## Directions for this task
Reproduce the records below exactly, but only between the lines holding "position in time" and "with ellipsoidal height", inclusive.

## Information given
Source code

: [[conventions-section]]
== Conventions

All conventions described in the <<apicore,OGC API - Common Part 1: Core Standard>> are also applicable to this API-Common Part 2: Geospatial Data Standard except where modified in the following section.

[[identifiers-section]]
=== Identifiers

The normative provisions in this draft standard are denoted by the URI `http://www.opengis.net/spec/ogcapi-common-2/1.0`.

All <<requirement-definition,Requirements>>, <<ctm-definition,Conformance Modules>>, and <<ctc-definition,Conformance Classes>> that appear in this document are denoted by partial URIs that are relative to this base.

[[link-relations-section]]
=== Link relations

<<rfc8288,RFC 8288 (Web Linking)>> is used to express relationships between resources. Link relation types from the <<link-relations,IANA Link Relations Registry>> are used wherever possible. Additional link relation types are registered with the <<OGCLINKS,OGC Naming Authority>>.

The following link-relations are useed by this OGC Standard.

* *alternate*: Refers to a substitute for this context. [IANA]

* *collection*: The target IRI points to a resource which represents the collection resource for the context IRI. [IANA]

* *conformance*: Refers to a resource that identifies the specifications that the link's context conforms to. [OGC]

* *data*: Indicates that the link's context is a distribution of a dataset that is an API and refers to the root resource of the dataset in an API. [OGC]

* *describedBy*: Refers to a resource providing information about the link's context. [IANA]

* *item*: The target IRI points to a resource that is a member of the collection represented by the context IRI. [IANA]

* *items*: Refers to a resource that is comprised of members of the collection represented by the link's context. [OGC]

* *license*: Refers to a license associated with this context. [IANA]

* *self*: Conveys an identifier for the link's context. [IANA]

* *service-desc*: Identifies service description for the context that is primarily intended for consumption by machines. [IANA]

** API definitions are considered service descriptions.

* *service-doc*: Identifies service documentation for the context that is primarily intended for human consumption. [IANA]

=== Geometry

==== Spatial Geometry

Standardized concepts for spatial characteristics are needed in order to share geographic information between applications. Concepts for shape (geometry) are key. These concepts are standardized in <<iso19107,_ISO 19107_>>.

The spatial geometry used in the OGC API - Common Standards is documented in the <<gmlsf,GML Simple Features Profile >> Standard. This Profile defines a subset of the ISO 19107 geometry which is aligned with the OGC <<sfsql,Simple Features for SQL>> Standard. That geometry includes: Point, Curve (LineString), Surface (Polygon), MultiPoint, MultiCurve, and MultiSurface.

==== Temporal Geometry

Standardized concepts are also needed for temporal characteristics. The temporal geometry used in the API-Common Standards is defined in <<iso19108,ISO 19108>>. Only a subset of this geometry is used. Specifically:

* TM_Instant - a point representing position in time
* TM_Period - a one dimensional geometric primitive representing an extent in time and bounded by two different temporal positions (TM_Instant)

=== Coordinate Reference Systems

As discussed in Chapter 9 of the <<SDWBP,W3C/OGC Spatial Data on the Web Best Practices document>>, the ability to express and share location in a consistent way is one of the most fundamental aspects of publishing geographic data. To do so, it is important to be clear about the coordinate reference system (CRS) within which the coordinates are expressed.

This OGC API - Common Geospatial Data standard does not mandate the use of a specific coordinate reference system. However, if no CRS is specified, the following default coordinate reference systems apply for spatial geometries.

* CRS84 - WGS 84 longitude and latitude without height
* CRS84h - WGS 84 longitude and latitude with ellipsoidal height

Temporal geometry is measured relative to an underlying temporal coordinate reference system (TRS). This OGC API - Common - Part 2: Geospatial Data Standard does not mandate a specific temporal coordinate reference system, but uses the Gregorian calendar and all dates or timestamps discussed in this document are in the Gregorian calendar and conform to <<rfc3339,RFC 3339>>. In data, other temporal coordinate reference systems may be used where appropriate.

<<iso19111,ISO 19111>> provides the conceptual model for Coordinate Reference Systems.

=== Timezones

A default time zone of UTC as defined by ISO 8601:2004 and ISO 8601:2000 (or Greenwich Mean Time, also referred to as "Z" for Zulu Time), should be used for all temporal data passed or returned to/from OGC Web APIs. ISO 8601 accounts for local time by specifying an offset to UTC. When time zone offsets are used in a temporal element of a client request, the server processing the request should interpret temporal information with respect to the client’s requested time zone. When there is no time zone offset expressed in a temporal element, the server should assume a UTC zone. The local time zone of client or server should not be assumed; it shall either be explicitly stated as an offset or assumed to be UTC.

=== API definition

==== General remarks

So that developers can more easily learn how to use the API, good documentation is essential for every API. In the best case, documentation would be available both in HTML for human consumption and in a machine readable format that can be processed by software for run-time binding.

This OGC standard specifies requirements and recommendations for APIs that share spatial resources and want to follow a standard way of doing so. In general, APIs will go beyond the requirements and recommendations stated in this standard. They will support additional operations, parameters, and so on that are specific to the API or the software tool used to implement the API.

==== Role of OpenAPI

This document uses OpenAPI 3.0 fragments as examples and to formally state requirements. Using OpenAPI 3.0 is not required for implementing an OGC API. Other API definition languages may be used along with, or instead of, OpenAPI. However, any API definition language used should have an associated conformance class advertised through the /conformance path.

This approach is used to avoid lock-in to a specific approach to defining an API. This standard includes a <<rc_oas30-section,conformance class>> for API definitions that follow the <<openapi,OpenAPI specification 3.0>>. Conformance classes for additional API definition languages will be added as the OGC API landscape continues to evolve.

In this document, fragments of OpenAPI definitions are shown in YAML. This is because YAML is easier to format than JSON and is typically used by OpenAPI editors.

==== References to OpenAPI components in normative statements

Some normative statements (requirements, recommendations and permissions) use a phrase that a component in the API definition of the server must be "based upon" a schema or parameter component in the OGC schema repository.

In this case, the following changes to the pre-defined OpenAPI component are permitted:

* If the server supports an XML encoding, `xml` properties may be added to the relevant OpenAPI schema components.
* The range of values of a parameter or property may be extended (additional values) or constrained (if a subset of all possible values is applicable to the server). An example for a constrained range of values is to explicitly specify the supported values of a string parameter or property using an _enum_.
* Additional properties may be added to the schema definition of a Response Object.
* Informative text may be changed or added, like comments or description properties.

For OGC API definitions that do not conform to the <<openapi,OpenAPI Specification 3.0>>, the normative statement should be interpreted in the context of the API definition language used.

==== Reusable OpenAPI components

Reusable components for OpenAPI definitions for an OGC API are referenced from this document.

## Your response
* TM_Instant - a point representing position in time
* TM_Period - a one dimensional geometric primitive representing an extent in time and bounded by two different temporal positions (TM_Instant)

=== Coordinate Reference Systems

As discussed in Chapter 9 of the <<SDWBP,W3C/OGC Spatial Data on the Web Best Practices document>>, the ability to express and share location in a consistent way is one of the most fundamental aspects of publishing geographic data. To do so, it is important to be clear about the coordinate reference system (CRS) within which the coordinates are expressed.

This OGC API - Common Geospatial Data standard does not mandate the use of a specific coordinate reference system. However, if no CRS is specified, the following default coordinate reference systems apply for spatial geometries.

* CRS84 - WGS 84 longitude and latitude without height
* CRS84h - WGS 84 longitude and latitude with ellipsoidal height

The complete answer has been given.